▶ _What you need to do_:
Please convert the listing below into a JSON list of strings, one string per line, skipping blank lines and leaving out the pictures.

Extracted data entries
_ _ _ _
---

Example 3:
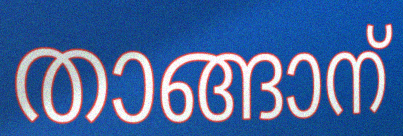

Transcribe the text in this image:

താങ്ങാന്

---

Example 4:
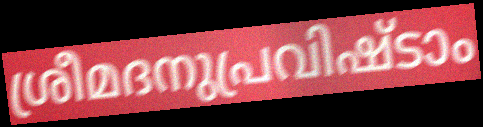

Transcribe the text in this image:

ശ്രീമദനുപ്രവിഷ്ടാം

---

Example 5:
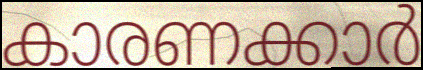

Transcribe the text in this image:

കാരണക്കാർ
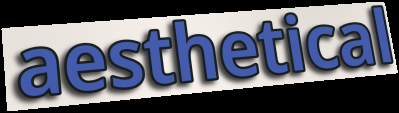
aesthetical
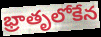
భ్రాతృలోకేన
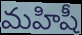
మహిషీ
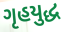
ગૃહયુદ્ધ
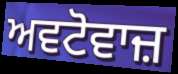
ਅਵਟੋਵਾਜ਼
_ _ _ _
▶ _Finished task_:
[
  "---",
  "Example 3:",
  "Transcribe the text in this image:",
  "താങ്ങാന്",
  "---",
  "Example 4:",
  "Transcribe the text in this image:",
  "ശ്രീമദനുപ്രവിഷ്ടാം",
  "---",
  "Example 5:",
  "Transcribe the text in this image:",
  "കാരണക്കാർ",
  "aesthetical",
  "భ్రాతృలోకేన",
  "మహిషీ",
  "ગૃહયુદ્ધ",
  "ਅਵਟੋਵਾਜ਼"
]